Чего я не говорю Чинь Лан, так это что еще и боюсь Китая: представляю себе темную сторону, где не ценят жизнь человека так, как ценю ее я. Я боюсь, что если со мной что-нибудь случится – заболею, аппендикс порвется, – то окажусь, согнувшись пополам, в какой-нибудь китайской больнице, не имея возможности о себе позаботиться. Представляю себе, как погибаю от гангренозного аппендицита или от заражения после операции в недостаточно стерильных условиях. Я не рассказываю Чинь Лан, что мне мерещатся кошмары, когда китайцы в окровавленных белых халатах говорят мне на ломаном английском, что теперь моя очередь. И не озвучиваю еще одну важную мысль, пока еще не сформулированную. Не рассказываю, что не могу иногда не задуматься: не в том ли причина нынешнего мирового экономического кризиса, что Никсон открыл отношения с Китаем?
Закончив свои дела, мы с Чинь Лан прощаемся с Вандой и Марселем и отдаем бейджики. Прощай, офис, фирма, мужской туалет, лифт.
Мы идем обедать в магазинчик. Я не голоден, но мать Чинь Лан настаивает:
– За счет заведения.
Я привез из Южной Африки брелоки, которые сейчас расходятся как сувениры.
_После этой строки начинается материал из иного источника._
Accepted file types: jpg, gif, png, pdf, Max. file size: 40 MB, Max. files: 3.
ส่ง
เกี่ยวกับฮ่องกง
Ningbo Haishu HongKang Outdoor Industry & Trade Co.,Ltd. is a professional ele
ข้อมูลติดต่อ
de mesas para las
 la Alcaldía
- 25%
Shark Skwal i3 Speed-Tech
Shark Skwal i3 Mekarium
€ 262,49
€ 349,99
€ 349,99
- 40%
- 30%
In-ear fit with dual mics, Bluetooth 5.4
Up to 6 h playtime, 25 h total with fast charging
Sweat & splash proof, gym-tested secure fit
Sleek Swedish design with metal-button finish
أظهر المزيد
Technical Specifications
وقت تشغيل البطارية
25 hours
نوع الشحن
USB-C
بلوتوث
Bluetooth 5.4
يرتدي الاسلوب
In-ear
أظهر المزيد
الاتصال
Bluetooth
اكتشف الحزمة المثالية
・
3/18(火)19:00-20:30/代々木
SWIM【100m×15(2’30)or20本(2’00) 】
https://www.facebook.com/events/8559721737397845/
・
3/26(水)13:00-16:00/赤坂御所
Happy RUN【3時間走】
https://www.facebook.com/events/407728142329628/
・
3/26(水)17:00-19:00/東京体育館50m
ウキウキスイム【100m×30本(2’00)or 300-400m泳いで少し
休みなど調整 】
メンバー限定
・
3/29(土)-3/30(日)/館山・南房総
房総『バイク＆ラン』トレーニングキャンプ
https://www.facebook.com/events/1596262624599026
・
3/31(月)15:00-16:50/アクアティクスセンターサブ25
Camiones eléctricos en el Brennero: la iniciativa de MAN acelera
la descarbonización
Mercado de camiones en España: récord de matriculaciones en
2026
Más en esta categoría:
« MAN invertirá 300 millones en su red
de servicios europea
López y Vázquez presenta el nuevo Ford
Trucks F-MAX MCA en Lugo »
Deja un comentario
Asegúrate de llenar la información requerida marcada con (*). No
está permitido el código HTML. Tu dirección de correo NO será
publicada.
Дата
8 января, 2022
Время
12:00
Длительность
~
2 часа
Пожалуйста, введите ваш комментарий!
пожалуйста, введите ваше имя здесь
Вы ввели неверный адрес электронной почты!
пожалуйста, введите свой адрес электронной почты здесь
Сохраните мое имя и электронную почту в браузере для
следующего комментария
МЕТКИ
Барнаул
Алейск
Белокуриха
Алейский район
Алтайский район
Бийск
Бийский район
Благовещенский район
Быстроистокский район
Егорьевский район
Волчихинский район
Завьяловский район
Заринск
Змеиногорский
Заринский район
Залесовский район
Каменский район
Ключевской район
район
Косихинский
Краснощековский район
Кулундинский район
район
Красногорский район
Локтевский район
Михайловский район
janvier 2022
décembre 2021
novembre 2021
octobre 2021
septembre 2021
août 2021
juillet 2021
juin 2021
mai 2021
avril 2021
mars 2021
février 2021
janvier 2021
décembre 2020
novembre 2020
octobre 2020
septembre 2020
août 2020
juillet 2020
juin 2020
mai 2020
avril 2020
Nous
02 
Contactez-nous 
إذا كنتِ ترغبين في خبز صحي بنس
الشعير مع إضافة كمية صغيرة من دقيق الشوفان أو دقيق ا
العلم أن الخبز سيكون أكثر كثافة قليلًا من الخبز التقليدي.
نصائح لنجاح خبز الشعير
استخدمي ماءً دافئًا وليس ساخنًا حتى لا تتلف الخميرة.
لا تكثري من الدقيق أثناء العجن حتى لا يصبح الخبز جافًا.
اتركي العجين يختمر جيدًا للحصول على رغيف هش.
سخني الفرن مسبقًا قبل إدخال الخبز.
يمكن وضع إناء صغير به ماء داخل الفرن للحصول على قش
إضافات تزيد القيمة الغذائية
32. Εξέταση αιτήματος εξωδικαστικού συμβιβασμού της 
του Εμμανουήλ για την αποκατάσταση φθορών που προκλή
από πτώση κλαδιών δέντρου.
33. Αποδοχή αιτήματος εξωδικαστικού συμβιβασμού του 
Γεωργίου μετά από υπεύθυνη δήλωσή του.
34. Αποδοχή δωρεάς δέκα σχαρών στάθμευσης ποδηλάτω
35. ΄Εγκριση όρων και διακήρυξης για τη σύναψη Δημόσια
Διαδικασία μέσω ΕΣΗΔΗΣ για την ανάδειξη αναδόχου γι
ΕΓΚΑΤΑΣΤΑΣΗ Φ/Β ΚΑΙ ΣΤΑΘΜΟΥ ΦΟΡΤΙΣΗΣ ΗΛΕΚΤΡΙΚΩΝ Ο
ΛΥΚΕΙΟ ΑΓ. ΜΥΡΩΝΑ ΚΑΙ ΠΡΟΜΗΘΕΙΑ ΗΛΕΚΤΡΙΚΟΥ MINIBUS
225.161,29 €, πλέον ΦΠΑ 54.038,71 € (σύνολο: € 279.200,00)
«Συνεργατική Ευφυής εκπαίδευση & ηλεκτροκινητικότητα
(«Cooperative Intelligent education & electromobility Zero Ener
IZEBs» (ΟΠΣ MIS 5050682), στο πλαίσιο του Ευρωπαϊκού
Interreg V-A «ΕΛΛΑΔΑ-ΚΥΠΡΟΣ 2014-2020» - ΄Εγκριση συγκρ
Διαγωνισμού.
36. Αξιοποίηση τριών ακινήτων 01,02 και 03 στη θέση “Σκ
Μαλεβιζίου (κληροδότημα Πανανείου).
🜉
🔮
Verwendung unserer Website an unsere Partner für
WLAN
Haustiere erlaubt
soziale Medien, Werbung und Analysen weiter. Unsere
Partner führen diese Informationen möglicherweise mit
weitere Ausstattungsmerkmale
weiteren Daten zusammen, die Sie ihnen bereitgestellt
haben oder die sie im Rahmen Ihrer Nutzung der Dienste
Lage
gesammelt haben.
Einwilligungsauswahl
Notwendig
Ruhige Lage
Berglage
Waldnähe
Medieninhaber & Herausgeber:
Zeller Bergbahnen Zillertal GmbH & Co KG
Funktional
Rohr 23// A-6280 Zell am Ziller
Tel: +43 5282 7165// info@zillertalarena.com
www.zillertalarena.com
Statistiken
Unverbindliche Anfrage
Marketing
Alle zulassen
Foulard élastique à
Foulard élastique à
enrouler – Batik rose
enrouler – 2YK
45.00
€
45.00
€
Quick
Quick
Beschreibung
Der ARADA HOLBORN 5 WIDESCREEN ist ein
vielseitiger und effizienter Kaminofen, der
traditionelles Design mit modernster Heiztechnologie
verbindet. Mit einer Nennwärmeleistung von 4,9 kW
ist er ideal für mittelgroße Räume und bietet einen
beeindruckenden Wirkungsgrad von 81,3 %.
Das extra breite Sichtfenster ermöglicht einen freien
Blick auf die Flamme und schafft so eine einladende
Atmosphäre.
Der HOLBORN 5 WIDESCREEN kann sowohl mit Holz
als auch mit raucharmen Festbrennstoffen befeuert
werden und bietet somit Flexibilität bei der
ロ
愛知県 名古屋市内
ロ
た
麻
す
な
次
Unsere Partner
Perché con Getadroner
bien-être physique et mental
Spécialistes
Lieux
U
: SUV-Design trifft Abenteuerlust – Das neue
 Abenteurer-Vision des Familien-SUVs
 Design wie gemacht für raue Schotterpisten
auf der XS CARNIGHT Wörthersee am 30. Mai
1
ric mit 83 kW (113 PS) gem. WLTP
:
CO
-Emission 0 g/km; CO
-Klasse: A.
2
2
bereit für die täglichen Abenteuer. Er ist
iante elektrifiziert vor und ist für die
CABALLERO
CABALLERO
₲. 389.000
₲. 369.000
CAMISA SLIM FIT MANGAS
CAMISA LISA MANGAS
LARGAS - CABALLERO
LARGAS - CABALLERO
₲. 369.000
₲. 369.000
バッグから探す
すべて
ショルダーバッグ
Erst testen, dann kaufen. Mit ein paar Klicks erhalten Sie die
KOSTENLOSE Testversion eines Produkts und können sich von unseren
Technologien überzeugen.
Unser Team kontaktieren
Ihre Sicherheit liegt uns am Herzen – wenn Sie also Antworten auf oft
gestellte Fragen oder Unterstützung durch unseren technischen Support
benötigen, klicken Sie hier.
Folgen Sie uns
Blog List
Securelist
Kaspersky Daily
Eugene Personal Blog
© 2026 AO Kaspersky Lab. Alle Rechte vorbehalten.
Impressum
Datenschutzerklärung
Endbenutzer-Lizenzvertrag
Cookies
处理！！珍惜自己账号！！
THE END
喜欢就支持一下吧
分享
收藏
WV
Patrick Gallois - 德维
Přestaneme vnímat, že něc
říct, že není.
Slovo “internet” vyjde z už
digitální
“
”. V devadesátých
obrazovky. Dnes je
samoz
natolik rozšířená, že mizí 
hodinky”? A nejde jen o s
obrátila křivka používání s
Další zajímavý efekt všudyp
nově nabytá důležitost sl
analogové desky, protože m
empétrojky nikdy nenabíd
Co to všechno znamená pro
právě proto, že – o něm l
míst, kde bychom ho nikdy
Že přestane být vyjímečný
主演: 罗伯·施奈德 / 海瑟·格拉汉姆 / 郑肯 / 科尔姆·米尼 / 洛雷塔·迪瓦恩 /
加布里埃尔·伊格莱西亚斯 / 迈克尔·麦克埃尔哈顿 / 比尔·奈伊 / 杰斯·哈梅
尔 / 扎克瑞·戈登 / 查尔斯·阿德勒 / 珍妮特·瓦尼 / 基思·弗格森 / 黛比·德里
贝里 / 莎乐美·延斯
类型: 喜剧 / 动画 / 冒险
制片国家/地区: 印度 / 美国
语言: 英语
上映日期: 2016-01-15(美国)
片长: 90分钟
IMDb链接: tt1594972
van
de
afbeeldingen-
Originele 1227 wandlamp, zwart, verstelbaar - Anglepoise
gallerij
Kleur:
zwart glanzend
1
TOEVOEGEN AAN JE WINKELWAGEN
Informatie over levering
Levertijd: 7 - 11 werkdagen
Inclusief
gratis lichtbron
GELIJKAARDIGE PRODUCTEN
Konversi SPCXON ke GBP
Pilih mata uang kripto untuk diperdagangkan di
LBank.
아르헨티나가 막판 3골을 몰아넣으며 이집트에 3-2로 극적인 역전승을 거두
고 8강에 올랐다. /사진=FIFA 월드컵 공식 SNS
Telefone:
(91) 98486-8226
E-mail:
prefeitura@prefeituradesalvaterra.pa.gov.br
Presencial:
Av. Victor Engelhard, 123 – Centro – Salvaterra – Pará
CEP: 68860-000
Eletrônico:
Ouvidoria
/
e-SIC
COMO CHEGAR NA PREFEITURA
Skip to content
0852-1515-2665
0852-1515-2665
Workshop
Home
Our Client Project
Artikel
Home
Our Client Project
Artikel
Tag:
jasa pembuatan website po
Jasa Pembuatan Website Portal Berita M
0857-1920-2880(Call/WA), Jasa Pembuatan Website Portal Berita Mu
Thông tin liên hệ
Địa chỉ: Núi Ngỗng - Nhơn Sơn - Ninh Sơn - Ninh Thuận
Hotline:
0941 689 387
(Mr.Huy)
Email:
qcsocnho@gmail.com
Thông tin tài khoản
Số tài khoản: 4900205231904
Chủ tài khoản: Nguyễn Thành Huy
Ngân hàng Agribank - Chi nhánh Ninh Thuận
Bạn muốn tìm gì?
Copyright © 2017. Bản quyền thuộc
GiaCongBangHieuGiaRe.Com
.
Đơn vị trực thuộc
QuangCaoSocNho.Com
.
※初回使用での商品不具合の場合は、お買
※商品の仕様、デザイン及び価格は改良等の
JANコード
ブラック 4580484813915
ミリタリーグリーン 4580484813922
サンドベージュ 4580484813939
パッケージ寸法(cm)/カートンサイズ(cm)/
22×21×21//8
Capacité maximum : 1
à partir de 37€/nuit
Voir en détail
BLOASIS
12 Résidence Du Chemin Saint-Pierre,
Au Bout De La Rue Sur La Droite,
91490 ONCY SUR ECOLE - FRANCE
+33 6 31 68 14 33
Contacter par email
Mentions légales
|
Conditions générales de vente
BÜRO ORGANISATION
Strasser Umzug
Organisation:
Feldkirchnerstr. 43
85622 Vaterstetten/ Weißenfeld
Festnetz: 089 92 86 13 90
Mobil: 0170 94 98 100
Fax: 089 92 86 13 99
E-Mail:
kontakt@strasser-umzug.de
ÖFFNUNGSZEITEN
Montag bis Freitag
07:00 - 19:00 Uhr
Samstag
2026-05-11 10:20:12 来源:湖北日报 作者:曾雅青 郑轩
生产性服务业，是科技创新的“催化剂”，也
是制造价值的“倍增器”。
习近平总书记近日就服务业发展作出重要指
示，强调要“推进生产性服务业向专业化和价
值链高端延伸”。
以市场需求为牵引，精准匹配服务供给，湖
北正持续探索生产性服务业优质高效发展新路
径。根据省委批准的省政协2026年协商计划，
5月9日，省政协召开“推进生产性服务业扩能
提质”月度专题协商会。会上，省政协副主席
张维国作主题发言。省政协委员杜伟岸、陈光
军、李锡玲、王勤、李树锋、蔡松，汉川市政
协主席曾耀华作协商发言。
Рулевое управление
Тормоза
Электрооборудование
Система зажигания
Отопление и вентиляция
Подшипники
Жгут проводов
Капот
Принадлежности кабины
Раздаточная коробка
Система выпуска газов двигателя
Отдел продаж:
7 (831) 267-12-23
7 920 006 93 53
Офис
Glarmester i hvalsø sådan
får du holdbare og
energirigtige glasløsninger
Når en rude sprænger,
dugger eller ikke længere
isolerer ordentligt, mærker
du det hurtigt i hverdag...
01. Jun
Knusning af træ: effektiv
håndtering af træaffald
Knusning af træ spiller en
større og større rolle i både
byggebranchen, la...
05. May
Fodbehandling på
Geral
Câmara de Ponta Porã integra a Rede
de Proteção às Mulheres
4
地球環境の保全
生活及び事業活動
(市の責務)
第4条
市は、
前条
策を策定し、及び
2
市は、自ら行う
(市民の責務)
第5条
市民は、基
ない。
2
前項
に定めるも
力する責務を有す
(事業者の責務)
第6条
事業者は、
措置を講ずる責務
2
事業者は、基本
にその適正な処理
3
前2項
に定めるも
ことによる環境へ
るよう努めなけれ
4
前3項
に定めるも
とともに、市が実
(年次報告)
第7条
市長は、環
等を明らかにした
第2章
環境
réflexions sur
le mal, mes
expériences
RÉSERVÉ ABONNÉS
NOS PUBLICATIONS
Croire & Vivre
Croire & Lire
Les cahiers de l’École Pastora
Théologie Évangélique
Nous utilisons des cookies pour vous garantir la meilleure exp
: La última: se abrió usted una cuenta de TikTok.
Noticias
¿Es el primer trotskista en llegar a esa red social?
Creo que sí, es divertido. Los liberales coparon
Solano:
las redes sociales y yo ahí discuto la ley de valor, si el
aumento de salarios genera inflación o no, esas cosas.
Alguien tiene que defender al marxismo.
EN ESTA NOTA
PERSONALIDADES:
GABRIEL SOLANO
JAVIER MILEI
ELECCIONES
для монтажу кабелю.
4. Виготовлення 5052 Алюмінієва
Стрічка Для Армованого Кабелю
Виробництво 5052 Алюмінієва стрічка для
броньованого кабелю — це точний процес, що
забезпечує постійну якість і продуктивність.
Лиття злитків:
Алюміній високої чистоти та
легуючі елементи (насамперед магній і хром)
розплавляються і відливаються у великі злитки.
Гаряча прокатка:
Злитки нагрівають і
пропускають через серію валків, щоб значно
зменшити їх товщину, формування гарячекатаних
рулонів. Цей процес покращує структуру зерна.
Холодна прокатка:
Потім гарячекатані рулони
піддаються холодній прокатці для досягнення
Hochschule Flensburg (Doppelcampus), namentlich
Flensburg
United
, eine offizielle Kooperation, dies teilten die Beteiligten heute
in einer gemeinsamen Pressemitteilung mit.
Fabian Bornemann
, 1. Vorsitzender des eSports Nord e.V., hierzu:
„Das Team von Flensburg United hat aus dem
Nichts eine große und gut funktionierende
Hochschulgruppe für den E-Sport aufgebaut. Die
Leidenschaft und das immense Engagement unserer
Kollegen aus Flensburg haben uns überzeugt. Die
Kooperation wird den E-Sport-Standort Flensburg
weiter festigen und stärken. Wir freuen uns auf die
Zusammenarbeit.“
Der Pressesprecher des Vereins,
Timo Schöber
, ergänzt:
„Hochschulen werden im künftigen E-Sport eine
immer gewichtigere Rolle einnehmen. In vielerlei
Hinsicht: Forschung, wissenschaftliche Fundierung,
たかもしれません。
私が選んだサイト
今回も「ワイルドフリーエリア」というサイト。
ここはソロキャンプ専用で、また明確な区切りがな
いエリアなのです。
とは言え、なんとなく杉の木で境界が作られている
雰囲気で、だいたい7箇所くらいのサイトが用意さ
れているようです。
Чинь и ее матери я дарю шарфы, купленные в аэропорту, а отцу – кожаный кошелечек. Мать Чинь дает мне на дорогу батончик «Херши».
– Не будь чужим, – окликает она меня, когда я ухожу. – Возвращайся скоро.
Два часа дня. Я уже десять минут как дома, переоделся и вышел полить цветы. Подъезжает София.
– Проезжала мимо, решила заглянуть, – говорит она, направляясь ко мне по подъездной дорожке.
Наверняка циркулировала вокруг квартала, ждала, пока я вернусь.
– Я все думаю о вас и вашей БМ.
Она упирает руки в бока, театрально вздыхает.
– Прошло лучше, чем я ожидал. Я вам очень обязан – спасибо.
– Не за что, это было удовольствие. Я так много узнала о вас, о Нейте, о Южной Африке! Да, забыла спросить: как торт?